The two companies will form a strategic partnership, as a new subsidiary to B&N, to grow the company’s Nook e-reader and college textbooks business. Microsoft will own a minority stake in the company.

“The shift to digital is putting the world’s libraries and newsstands in the palm of every person’s hand and is the beginning of a journey that will impact how people read, interact with, and enjoy new forms of content,” said Microsoft President Andy Lees in a statement. 

The new company, which is yet to be named, will be 17.6-percent-owned by Microsoft. The structure of the entity also leaves the possibility for a spin-off or outright purchase by either partner in the future.

The news was an immediate boon to B&N’s stock, which surged more than 76 percent on Monday, finishing up at 51.7 percent.

The “collaboration to bring world-class digital reading technologies and content to the Windows platform and its hundreds of millions of users, will allow us to significantly expand the business,” said B&N CEO William Lynch in a statement Monday. 

The Nook application will continue to be available on the iPhone as well as Android devices, which compete with Windows Phone 7.

The investment by Microsoft gives B&N more capital in its fight with Inc.’s Kindle e-book reader. Analysts have wondered for a while whether B&N had the capital to compete with the much larger Amazon in the long run, but this strategic partnership largely erases that doubt.

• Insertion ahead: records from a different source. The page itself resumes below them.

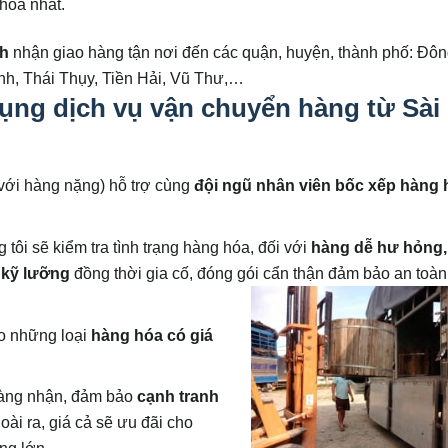
hỏa nhất.
nh
nhận giao hàng tận nơi đến các quận, huyện, thành phố: Đô
h, Thái Thụy, Tiền Hải, Vũ Thư,…
ụng dịch vụ vận chuyển hàng từ Sài
i với hàng nặng) hỗ trợ cùng
đội ngũ nhân viên bốc xếp hàng 
tôi sẽ kiểm tra tình trạng hàng hóa, đối với
hàng dễ hư hỏng,
a kỹ lưỡng
đồng thời gia cố, đóng gói cẩn thận đảm bảo an toàn
o những loại
hàng hóa có giá
 hàng nhận, đảm bảo
cạnh tranh
goài ra, giá cả sẽ ưu đãi cho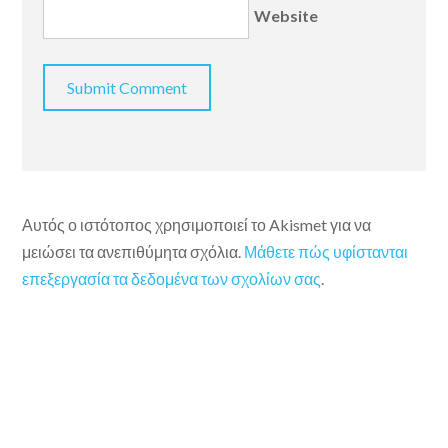
Website
Αυτός ο ιστότοπος χρησιμοποιεί το Akismet για να
μειώσει τα ανεπιθύμητα σχόλια.
Μάθετε πώς υφίστανται
επεξεργασία τα δεδομένα των σχολίων σας
.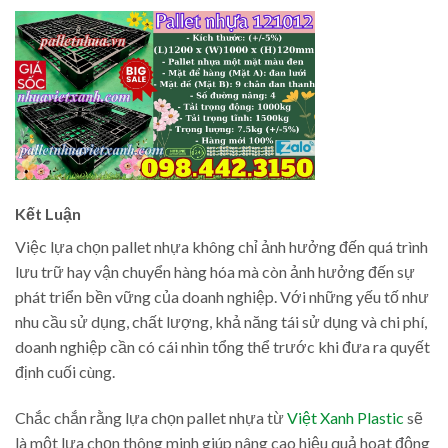
Kết Luận
Việc lựa chọn pallet nhựa không chỉ ảnh hưởng đến quá trình
lưu trữ hay vận chuyển hàng hóa mà còn ảnh hưởng đến sự
phát triển bền vững của doanh nghiệp. Với những yếu tố như
nhu cầu sử dụng, chất lượng, khả năng tái sử dụng và chi phí,
doanh nghiệp cần có cái nhìn tổng thể trước khi đưa ra quyết
định cuối cùng.
Chắc chắn rằng lựa chọn pallet nhựa từ
Việt Xanh Plastic
sẽ
là một lựa chọn thông minh giúp nâng cao hiệu quả hoạt động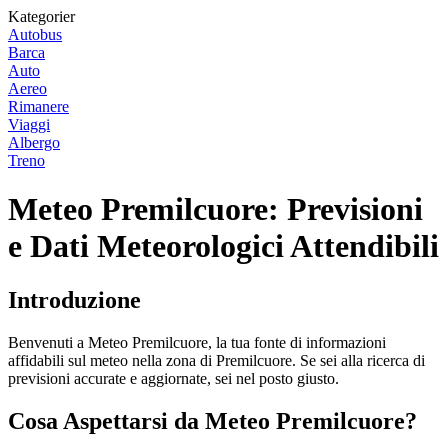
Kategorier
Autobus
Barca
Auto
Aereo
Rimanere
Viaggi
Albergo
Treno
Meteo Premilcuore: Previsioni
e Dati Meteorologici Attendibili
Introduzione
Benvenuti a Meteo Premilcuore, la tua fonte di informazioni
affidabili sul meteo nella zona di Premilcuore. Se sei alla ricerca di
previsioni accurate e aggiornate, sei nel posto giusto.
Cosa Aspettarsi da Meteo Premilcuore?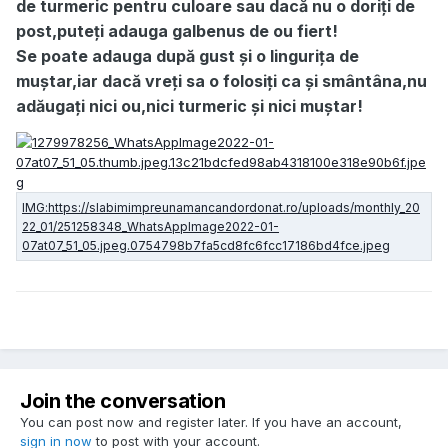
de turmeric pentru culoare sau dacă nu o doriți de
post,puteți adauga galbenus de ou fiert!
Se poate adauga după gust și o lingurița de
muștar,iar dacă vreți sa o folosiți ca și smântâna,nu
adăugați nici ou,nici turmeric și nici muștar!
Join the conversation
You can post now and register later. If you have an account,
sign in now
to post with your account.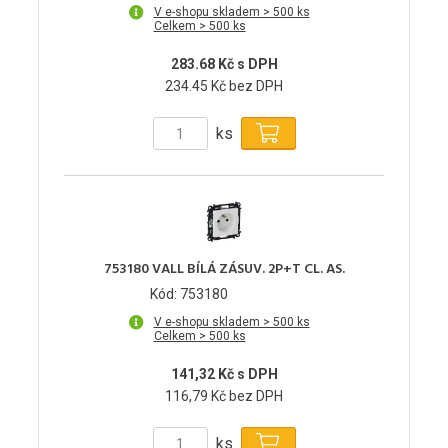
V e-shopu skladem > 500 ks
Celkem > 500 ks
283.68 Kč s DPH
234.45 Kč bez DPH
ks
753180 VALL BÍLÁ ZÁSUV. 2P+T CL. AS.
Kód: 753180
V e-shopu skladem > 500 ks
Celkem > 500 ks
141,32 Kč s DPH
116,79 Kč bez DPH
ks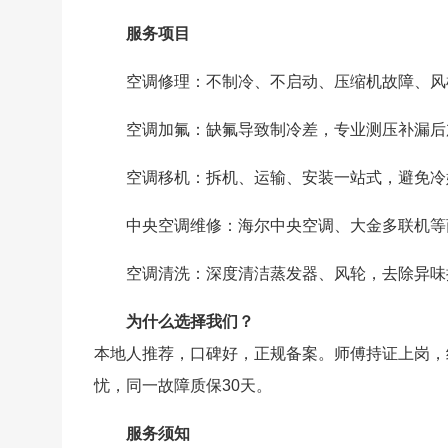
服务项目
空调修理：不制冷、不启动、压缩机故障、风
空调加氟：缺氟导致制冷差，专业测压补漏后
空调移机：拆机、运输、安装一站式，避免冷
中央空调维修：海尔中央空调、大金多联机等
空调清洗：深度清洁蒸发器、风轮，去除异味
为什么选择我们？
本地人推荐，口碑好，正规备案。师傅持证上岗，
忧，同一故障质保30天。
服务须知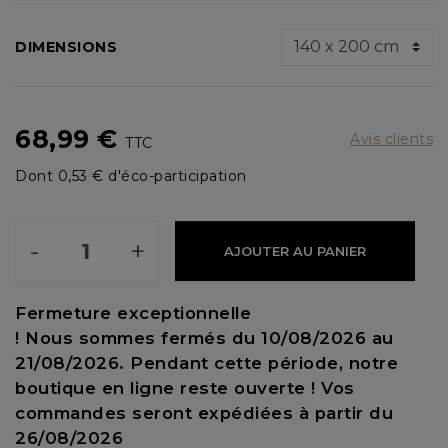
DIMENSIONS
68,99 €
Avis clients
TTC
Dont 0,53 € d'éco-participation
-
+
AJOUTER AU PANIER
Fermeture exceptionnelle
! Nous sommes fermés du 10/08/2026 au
21/08/2026. Pendant cette période, notre
boutique en ligne reste ouverte ! Vos
commandes seront expédiées à partir du
26/08/2026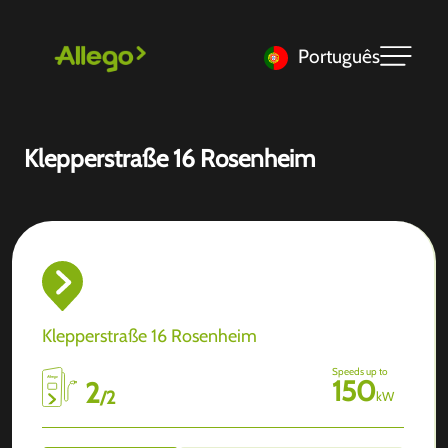
Português
Klepperstraße 16 Rosenheim
Klepperstraße 16 Rosenheim
Speeds up to
150
2
/
2
kW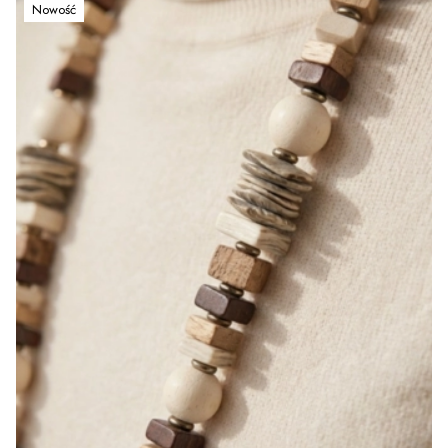
Nowość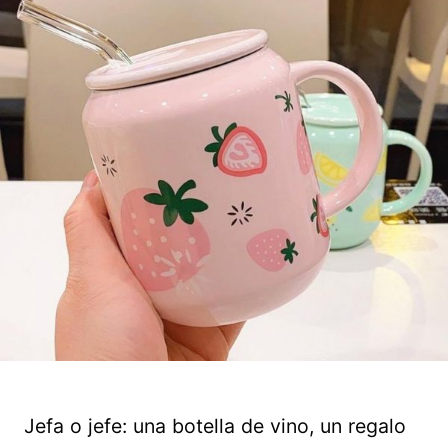
Jefa o jefe: una botella de vino, un regalo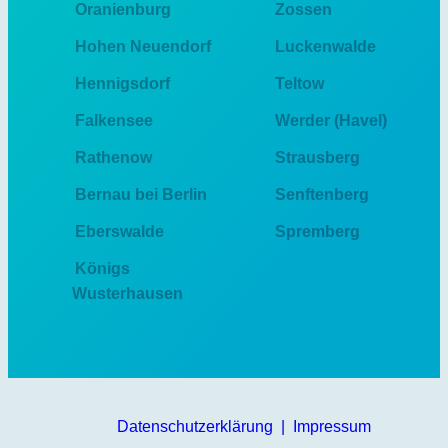
Oranienburg
Zossen
Hohen Neuendorf
Luckenwalde
Hennigsdorf
Teltow
Falkensee
Werder (Havel)
Rathenow
Strausberg
Bernau bei Berlin
Senftenberg
Eberswalde
Spremberg
Königs
Wusterhausen
Datenschutzerklärung
|
Impressum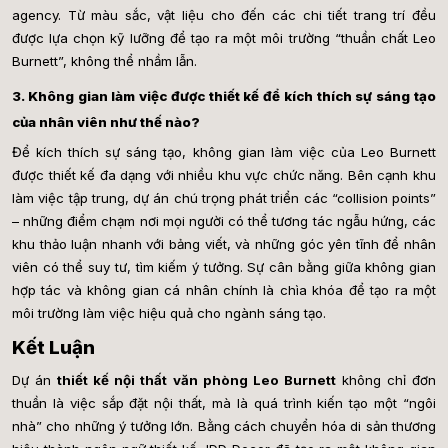
agency. Từ màu sắc, vật liệu cho đến các chi tiết trang trí đều
được lựa chọn kỹ lưỡng để tạo ra một môi trường “thuần chất Leo
Burnett”, không thể nhầm lẫn.
3. Không gian làm việc được thiết kế để kích thích sự sáng tạo
của nhân viên như thế nào?
Để kích thích sự sáng tạo, không gian làm việc của Leo Burnett
được thiết kế đa dạng với nhiều khu vực chức năng. Bên cạnh khu
làm việc tập trung, dự án chú trọng phát triển các “collision points”
– những điểm chạm nơi mọi người có thể tương tác ngẫu hứng, các
khu thảo luận nhanh với bảng viết, và những góc yên tĩnh để nhân
viên có thể suy tư, tìm kiếm ý tưởng. Sự cân bằng giữa không gian
hợp tác và không gian cá nhân chính là chìa khóa để tạo ra một
môi trường làm việc hiệu quả cho ngành sáng tạo.
Kết Luận
Dự án
thiết kế nội thất văn phòng Leo Burnett
không chỉ đ
ơn
thuần là việc sắp đặt nội thất, mà là quá trình kiến tạo một “ngôi
nhà” cho những ý tưởng lớn. Bằng cách chuyển hóa di sản thương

It also alleviates some concern from B&N’s shareholders who have vocally pined for a spin-off of the Nook business, which could be lucrative for B&N. This partnership monetizes some of Nook’s value, and also leaves the door open for a sale down the line.

Microsoft has been interested in the e-reader business for years—it first developed software for e-book reading in 2000, but the technology failed to catch on and there were few hardware manufacturers at the time to capitalize on the technology. 

“Microsoft doesn’t really care about being in the book business. They want to be in the digital-customer business. They have to look at how they are going to stay relevant, because so far Microsoft tablets have had little to offer. The bookstore is a stepping stone toward relevancy for them,” wrote Forrester Research analyst James McQuivey, according to MarketWatch.

B&N has almost 700 stores in 50 states. In the tablet computer market, Apple’s iOS iPad is No. 1, followed by a slew of devices running Google Android. Both the Nook and the Kindle Fire are Android-based devices.